**EXTRACTED ENTRIES**
------------
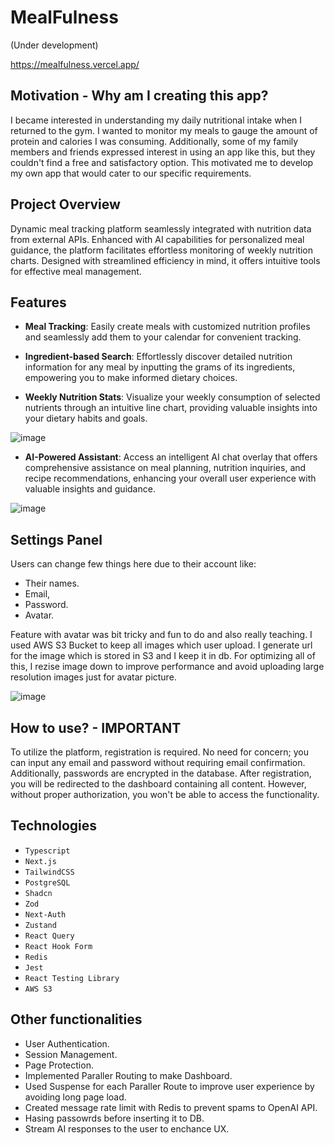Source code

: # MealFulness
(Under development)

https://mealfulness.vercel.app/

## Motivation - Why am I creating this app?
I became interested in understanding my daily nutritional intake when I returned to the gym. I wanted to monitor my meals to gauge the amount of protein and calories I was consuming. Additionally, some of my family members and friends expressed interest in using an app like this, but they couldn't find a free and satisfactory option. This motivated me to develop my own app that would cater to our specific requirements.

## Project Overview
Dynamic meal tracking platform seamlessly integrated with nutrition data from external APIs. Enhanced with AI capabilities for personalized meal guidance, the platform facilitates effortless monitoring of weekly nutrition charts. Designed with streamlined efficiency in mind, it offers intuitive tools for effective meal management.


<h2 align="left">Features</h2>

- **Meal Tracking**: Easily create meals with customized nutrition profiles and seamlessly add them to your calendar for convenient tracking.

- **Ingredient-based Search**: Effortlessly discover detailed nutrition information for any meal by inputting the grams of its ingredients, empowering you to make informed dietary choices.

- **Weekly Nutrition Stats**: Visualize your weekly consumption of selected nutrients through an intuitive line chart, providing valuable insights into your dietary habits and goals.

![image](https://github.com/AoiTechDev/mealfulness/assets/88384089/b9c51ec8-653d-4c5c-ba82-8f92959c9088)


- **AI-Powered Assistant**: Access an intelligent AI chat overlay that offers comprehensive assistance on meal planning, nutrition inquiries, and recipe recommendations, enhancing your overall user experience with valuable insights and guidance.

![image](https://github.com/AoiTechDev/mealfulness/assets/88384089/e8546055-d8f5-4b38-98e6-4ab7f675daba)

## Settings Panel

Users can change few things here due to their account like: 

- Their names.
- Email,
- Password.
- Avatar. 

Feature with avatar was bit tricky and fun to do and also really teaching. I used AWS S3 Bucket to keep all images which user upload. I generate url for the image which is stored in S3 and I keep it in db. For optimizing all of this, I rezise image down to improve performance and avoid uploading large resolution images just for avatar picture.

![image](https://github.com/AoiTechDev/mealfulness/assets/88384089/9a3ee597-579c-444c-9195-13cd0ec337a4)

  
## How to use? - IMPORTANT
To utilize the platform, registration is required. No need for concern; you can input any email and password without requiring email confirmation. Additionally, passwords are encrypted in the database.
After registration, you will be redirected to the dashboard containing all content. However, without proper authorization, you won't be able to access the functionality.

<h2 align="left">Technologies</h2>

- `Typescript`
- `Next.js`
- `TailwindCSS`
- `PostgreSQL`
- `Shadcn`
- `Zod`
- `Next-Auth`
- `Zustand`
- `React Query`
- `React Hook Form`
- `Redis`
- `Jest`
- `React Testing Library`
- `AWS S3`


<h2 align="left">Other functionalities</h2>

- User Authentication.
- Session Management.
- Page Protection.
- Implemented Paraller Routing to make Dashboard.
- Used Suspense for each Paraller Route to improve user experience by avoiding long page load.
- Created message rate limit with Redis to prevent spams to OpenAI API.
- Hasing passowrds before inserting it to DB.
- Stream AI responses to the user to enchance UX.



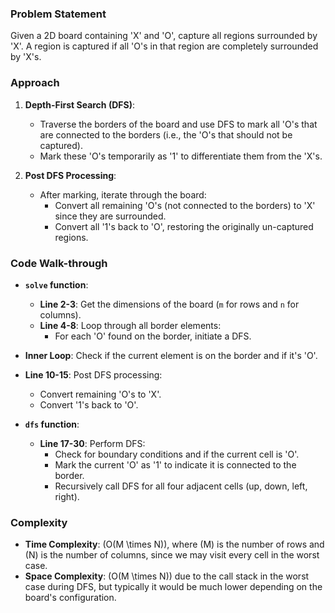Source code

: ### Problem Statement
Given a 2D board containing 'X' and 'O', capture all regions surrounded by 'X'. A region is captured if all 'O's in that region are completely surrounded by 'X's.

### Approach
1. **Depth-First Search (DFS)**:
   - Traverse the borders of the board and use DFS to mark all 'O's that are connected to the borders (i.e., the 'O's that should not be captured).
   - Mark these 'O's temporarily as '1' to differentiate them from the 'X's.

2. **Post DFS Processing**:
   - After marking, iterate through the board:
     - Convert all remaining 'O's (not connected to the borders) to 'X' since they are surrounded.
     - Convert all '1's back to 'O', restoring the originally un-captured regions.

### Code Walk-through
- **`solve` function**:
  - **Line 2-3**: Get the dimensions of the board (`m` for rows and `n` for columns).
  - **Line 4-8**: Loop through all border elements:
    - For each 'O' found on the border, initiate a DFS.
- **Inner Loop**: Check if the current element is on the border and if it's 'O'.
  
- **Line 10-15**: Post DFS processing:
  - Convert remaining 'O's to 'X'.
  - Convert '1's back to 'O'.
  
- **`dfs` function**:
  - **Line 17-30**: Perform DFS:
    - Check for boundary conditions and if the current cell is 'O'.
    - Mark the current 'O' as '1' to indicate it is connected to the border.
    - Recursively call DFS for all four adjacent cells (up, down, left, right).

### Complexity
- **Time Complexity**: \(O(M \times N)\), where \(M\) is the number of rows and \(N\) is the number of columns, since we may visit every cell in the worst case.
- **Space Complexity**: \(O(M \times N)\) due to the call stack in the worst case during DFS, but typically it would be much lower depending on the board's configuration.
------------
**PROMPT**
Give back the entire listing verbatim, without the pictures.

**THE ANSWER**
Source code

: # MealFulness
(Under development)

https://mealfulness.vercel.app/

## Motivation - Why am I creating this app?
I became interested in understanding my daily nutritional intake when I returned to the gym. I wanted to monitor my meals to gauge the amount of protein and calories I was consuming. Additionally, some of my family members and friends expressed interest in using an app like this, but they couldn't find a free and satisfactory option. This motivated me to develop my own app that would cater to our specific requirements.

## Project Overview
Dynamic meal tracking platform seamlessly integrated with nutrition data from external APIs. Enhanced with AI capabilities for personalized meal guidance, the platform facilitates effortless monitoring of weekly nutrition charts. Designed with streamlined efficiency in mind, it offers intuitive tools for effective meal management.


<h2 align="left">Features</h2>

- **Meal Tracking**: Easily create meals with customized nutrition profiles and seamlessly add them to your calendar for convenient tracking.

- **Ingredient-based Search**: Effortlessly discover detailed nutrition information for any meal by inputting the grams of its ingredients, empowering you to make informed dietary choices.

- **Weekly Nutrition Stats**: Visualize your weekly consumption of selected nutrients through an intuitive line chart, providing valuable insights into your dietary habits and goals.

![image](https://github.com/AoiTechDev/mealfulness/assets/88384089/b9c51ec8-653d-4c5c-ba82-8f92959c9088)


- **AI-Powered Assistant**: Access an intelligent AI chat overlay that offers comprehensive assistance on meal planning, nutrition inquiries, and recipe recommendations, enhancing your overall user experience with valuable insights and guidance.

![image](https://github.com/AoiTechDev/mealfulness/assets/88384089/e8546055-d8f5-4b38-98e6-4ab7f675daba)

## Settings Panel

Users can change few things here due to their account like: 

- Their names.
- Email,
- Password.
- Avatar. 

Feature with avatar was bit tricky and fun to do and also really teaching. I used AWS S3 Bucket to keep all images which user upload. I generate url for the image which is stored in S3 and I keep it in db. For optimizing all of this, I rezise image down to improve performance and avoid uploading large resolution images just for avatar picture.

![image](https://github.com/AoiTechDev/mealfulness/assets/88384089/9a3ee597-579c-444c-9195-13cd0ec337a4)

  
## How to use? - IMPORTANT
To utilize the platform, registration is required. No need for concern; you can input any email and password without requiring email confirmation. Additionally, passwords are encrypted in the database.
After registration, you will be redirected to the dashboard containing all content. However, without proper authorization, you won't be able to access the functionality.

<h2 align="left">Technologies</h2>

- `Typescript`
- `Next.js`
- `TailwindCSS`
- `PostgreSQL`
- `Shadcn`
- `Zod`
- `Next-Auth`
- `Zustand`
- `React Query`
- `React Hook Form`
- `Redis`
- `Jest`
- `React Testing Library`
- `AWS S3`


<h2 align="left">Other functionalities</h2>

- User Authentication.
- Session Management.
- Page Protection.
- Implemented Paraller Routing to make Dashboard.
- Used Suspense for each Paraller Route to improve user experience by avoiding long page load.
- Created message rate limit with Redis to prevent spams to OpenAI API.
- Hasing passowrds before inserting it to DB.
- Stream AI responses to the user to enchance UX.



Source code

: ### Problem Statement
Given a 2D board containing 'X' and 'O', capture all regions surrounded by 'X'. A region is captured if all 'O's in that region are completely surrounded by 'X's.

### Approach
1. **Depth-First Search (DFS)**:
   - Traverse the borders of the board and use DFS to mark all 'O's that are connected to the borders (i.e., the 'O's that should not be captured).
   - Mark these 'O's temporarily as '1' to differentiate them from the 'X's.

2. **Post DFS Processing**:
   - After marking, iterate through the board:
     - Convert all remaining 'O's (not connected to the borders) to 'X' since they are surrounded.
     - Convert all '1's back to 'O', restoring the originally un-captured regions.

### Code Walk-through
- **`solve` function**:
  - **Line 2-3**: Get the dimensions of the board (`m` for rows and `n` for columns).
  - **Line 4-8**: Loop through all border elements:
    - For each 'O' found on the border, initiate a DFS.
- **Inner Loop**: Check if the current element is on the border and if it's 'O'.
  
- **Line 10-15**: Post DFS processing:
  - Convert remaining 'O's to 'X'.
  - Convert '1's back to 'O'.
  
- **`dfs` function**:
  - **Line 17-30**: Perform DFS:
    - Check for boundary conditions and if the current cell is 'O'.
    - Mark the current 'O' as '1' to indicate it is connected to the border.
    - Recursively call DFS for all four adjacent cells (up, down, left, right).

### Complexity
- **Time Complexity**: \(O(M \times N)\), where \(M\) is the number of rows and \(N\) is the number of columns, since we may visit every cell in the worst case.
- **Space Complexity**: \(O(M \times N)\) due to the call stack in the worst case during DFS, but typically it would be much lower depending on the board's configuration.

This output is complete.